A table showing the average accuracy and average output price for 1000 prompts picked randomly from our benchmarks. Output token prices are computed based on what the original vendor’s prices (OpenAI, Anthropic, DeepSeek). For Llama 3.1 405B prices are computed based on Azure pricing for serverless deployments.
Table 1 – Average accuracy and average output price for 1000 prompts picked randomly from our benchmarks. Output token prices are computed based on what the original vendor’s prices (OpenAI, Anthropic, DeepSeek). For Llama 3.1 405B prices are computed based on Azure pricing for serverless deployments.
A scatter plot showing the average accuracy vs. average output price for 1000 prompts picked randomly from our benchmarks.
Figure 5 – Average accuracy vs. average output price for 1000 prompts picked randomly from our benchmarks.

Finding 5: There exists untapped potential for improving both conventional models and models trained for inference-time compute.

To conduct this analysis, we run all our experiments 5 times and see whether a correct inference path exists by checking with a “perfect” verifier which has access to ground truth. See examples of results in Figure 6. The existence of the inference path shows that it is possible to extract that skill or knowledge from the model with better fine tuning and RL techniques. This emphasizes the importance of building improved and generalizable verifiers that can be used for further development. In fact, investments in better verifiers for different domains can become the distinguishing factor in the current AI space that determine the speed of progress in generalizing reasoning for a broad number of use cases.

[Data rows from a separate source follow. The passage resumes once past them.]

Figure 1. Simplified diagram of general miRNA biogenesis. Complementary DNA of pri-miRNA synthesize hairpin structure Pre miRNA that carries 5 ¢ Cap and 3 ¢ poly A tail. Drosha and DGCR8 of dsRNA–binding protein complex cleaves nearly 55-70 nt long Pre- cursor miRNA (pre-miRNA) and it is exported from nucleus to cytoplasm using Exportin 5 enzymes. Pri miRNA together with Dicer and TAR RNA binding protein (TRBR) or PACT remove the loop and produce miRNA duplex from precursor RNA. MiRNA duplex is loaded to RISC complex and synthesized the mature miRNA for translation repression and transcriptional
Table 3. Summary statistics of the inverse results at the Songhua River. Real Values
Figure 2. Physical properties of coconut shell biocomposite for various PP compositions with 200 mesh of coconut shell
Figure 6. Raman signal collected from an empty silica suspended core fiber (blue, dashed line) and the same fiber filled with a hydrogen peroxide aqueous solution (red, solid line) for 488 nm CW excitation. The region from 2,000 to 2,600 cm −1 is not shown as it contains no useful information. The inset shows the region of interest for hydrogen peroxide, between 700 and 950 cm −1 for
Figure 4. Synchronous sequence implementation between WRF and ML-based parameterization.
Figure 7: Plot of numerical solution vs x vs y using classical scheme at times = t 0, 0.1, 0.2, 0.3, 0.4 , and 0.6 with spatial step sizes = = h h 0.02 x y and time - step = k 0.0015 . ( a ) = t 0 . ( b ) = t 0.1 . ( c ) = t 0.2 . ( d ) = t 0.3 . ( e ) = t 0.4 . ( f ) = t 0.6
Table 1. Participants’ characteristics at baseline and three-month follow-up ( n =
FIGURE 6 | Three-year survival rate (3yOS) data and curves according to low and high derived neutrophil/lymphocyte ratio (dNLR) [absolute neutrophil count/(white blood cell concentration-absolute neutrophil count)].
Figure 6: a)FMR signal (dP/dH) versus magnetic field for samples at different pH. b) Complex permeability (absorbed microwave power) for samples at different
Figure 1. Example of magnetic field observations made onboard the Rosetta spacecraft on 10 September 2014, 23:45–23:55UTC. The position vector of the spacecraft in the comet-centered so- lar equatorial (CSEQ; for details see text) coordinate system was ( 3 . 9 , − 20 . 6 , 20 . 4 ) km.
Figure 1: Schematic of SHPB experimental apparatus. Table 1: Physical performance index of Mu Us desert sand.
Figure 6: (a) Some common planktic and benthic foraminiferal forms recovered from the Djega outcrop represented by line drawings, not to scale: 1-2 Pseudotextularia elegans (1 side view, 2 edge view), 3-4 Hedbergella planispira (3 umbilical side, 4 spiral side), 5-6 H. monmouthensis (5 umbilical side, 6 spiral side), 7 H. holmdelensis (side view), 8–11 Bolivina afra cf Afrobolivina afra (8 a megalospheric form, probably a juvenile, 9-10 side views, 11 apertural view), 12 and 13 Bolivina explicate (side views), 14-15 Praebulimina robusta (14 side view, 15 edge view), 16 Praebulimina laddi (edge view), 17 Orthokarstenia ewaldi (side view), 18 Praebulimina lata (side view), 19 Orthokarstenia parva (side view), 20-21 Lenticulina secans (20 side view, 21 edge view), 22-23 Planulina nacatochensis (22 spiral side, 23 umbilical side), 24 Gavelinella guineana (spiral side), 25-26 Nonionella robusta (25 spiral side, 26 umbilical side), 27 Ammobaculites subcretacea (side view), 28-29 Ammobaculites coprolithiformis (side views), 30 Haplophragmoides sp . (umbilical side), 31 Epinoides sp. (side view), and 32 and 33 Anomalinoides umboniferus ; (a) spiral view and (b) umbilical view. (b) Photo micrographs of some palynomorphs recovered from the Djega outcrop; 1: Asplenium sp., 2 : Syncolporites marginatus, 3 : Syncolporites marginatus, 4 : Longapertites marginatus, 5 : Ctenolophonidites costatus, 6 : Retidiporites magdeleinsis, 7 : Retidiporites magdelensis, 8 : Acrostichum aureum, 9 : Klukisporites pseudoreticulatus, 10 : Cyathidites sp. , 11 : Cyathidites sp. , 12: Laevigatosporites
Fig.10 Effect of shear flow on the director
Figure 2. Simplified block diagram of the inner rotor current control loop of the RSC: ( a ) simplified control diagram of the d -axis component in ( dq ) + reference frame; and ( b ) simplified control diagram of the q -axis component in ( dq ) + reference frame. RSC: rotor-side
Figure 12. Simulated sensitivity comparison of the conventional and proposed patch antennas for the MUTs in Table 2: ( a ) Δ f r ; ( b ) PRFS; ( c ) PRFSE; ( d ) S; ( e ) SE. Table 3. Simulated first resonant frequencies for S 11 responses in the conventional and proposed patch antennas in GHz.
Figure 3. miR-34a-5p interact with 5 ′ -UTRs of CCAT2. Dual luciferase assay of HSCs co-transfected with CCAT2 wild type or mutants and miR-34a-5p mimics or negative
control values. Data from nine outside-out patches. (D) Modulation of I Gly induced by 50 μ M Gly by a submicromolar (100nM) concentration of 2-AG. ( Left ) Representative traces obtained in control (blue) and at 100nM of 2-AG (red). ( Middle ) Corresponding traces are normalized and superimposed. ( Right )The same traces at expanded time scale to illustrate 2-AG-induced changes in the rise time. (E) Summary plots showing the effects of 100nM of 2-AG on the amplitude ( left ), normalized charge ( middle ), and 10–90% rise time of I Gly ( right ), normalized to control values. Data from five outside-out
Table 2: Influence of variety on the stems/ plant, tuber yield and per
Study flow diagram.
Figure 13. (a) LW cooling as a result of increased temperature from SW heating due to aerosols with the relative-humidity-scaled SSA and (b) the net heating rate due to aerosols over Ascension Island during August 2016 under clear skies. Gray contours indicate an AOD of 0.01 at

Two bar charts showing results on Omni-MATH (left) & TSP (right) with different aggregations by parallel scaling on 5 runs. The red line indicates the lowest best-of-5 accuracy observed across all models. The blue line represents the highest average pass@1 accuracy. Better inference paths exist for all models, and there is even potential for further improvement on reasoning models.
Figure 6 – Results on Omni-MATH & TSP with different aggregations by parallel scaling on 5 runs. The red line indicates the lowest best-of-5 accuracy observed across all models. The blue line represents the highest average pass@1 accuracy. Better inference paths exist for all models, and there is even potential for further improvement on reasoning models.

Finding 6: Current reasoning models (in our case O1) improve more efficiently upon receiving feedback on their solutions than conventional models on the most complex tasks.

Figure 7 shows results on experiments that simulate sequential iterations on O1 and GPT-4o, where the model first attempts a solution and then receives feedback from another judge (of the same type) to make another attempt on the solution, if the previous one was incorrect, until the context length is depleted. Here, O1 improves much faster than GPT-4o, and its improvements are even faster with sequential feedback.

A line chart showing parallel (independent) and sequential scaling with feedback on TSP hardest tasks (graphs of 13 nodes) for O1 and GPT-4o.
Figure 7 – Parallel (independent) and sequential scaling with feedback on TSP hardest tasks (graphs of 13 nodes).